# Scikit-learn Starter Notebook
A hands-on notebook to practice the basics of scikit-learn.

**What you'll learn:**
1) Loading datasets  
2) Train/validation split  
3) Training a simple model  
4) Evaluating with accuracy & confusion matrix  
5) Using preprocessing (scaling)  
6) Building a Pipeline  
7) Cross-validation  

---
Run each cell from top to bottom (Shift+Enter in Jupyter).

## 0. Setup
Install packages if needed (you can skip if they're already installed).

In [None]:
# If needed, uncomment:
# !pip install -q scikit-learn pandas matplotlib


## 1. Imports

In [None]:
import numpy as np
import pandas as pd
from sklearn import datasets
from sklearn.model_selection import train_test_split, cross_val_score
from sklearn.preprocessing import StandardScaler
from sklearn.linear_model import LogisticRegression
from sklearn.tree import DecisionTreeClassifier
from sklearn.metrics import accuracy_score, confusion_matrix, classification_report
from sklearn.pipeline import Pipeline
import matplotlib.pyplot as plt

print("Versions -> numpy:", np.__version__, ", pandas:", pd.__version__)

## 2. Load a sample dataset (Iris)
Scikit-learn ships with small, clean datasets like *Iris*. We'll use it for quick experiments.

In [None]:
iris = datasets.load_iris(as_frame=True)
X = iris.data
y = iris.target

print("X shape:", X.shape)
print("y shape:", y.shape)
X.head()

## 3. Train/Test Split
Split the data into training and test sets (80/20).

In [None]:
X_train, X_test, y_train, y_test = train_test_split(
    X, y, test_size=0.2, random_state=42, stratify=y
)
X_train.shape, X_test.shape

## 4. Train a simple model (Logistic Regression)

In [None]:
log_clf = LogisticRegression(max_iter=1000)
log_clf.fit(X_train, y_train)

y_pred = log_clf.predict(X_test)
acc = accuracy_score(y_test, y_pred)
print("Accuracy:", acc)

### Confusion Matrix & Classification Report

In [None]:
cm = confusion_matrix(y_test, y_pred)
print(cm)
print("\nClassification Report:\n", classification_report(y_test, y_pred, target_names=iris.target_names))
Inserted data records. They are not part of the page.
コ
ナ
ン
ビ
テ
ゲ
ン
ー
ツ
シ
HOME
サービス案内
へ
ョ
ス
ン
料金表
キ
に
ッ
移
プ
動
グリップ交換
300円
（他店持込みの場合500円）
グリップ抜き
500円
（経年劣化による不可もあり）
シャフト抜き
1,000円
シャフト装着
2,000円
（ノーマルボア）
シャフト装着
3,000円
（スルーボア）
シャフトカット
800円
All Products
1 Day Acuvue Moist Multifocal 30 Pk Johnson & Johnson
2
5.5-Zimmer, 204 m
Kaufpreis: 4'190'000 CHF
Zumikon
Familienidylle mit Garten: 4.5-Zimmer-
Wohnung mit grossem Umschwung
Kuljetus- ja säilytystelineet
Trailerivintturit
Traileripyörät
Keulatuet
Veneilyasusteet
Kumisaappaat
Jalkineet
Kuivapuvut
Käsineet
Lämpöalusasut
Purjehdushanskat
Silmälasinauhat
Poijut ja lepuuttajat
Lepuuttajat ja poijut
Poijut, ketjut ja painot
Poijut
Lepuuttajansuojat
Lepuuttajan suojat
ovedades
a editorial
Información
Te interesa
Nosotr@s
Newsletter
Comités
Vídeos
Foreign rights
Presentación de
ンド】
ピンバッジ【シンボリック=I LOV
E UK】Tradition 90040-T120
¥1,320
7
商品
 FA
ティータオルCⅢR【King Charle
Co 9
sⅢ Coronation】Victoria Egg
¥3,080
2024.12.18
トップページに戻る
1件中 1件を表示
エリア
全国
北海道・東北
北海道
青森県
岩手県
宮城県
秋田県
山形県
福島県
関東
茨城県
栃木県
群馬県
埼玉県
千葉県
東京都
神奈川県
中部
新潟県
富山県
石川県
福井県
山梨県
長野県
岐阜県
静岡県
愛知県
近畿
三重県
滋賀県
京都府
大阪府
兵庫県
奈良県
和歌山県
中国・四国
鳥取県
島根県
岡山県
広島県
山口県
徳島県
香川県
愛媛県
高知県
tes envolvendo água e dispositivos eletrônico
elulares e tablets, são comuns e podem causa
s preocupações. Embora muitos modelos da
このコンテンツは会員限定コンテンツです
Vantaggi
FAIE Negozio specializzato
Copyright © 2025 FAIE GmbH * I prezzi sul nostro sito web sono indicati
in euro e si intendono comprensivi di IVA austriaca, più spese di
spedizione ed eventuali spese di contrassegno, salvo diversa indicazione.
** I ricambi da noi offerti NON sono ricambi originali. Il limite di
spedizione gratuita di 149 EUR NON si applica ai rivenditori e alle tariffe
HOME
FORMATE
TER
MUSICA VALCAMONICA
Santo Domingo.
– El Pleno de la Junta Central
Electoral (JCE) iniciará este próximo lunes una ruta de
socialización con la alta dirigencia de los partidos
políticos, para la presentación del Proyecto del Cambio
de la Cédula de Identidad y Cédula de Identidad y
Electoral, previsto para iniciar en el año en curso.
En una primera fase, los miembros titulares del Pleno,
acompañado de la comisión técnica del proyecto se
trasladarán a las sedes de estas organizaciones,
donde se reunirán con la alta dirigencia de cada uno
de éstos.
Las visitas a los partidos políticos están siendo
# Plot confusion matrix (simple matplotlib, single figure, default colors)
fig, ax = plt.subplots()
ax.imshow(cm)
ax.set_title("Confusion Matrix")
ax.set_xlabel("Predicted")
ax.set_ylabel("True")
ax.set_xticks(range(len(iris.target_names)))
ax.set_yticks(range(len(iris.target_names)))
ax.set_xticklabels(iris.target_names, rotation=45, ha='right')
ax.set_yticklabels(iris.target_names)
for i in range(cm.shape[0]):
    for j in range(cm.shape[1]):
        ax.text(j, i, cm[i, j], ha='center', va='center')
plt.tight_layout()
plt.show()

## 5. Add preprocessing (Standardization)
Some models work better when features are scaled. We'll use a **Pipeline** to combine scaling and the model.

In [None]:
pipe = Pipeline([
    ("scale", StandardScaler()),
    ("clf", LogisticRegression(max_iter=1000))
])
pipe.fit(X_train, y_train)
print("Pipeline test accuracy:", pipe.score(X_test, y_test))

## 6. Try a different model (Decision Tree)

In [None]:
tree = DecisionTreeClassifier(random_state=42)
tree.fit(X_train, y_train)
print("DecisionTree test accuracy:", tree.score(X_test, y_test))

## 7. Cross-Validation
Use **cross_val_score** on the full dataset to estimate generalization performance.

In [None]:
scores = cross_val_score(pipe, X, y, cv=5)
print("CV scores:", scores)
print("Mean CV:", scores.mean())

## 8. Mini-Exercises (try these!)
1. Change the classifier in the pipeline to `DecisionTreeClassifier` and compare CV scores.
2. Adjust tree depth: `DecisionTreeClassifier(max_depth=2)` – how does accuracy change?
3. Replace Iris with `datasets.load_wine(as_frame=True)` – what changes?
4. Add `StandardScaler()` to a tree pipeline (even if trees don't need scaling) – does it affect results?
5. Try `KNeighborsClassifier` (remember to scale!).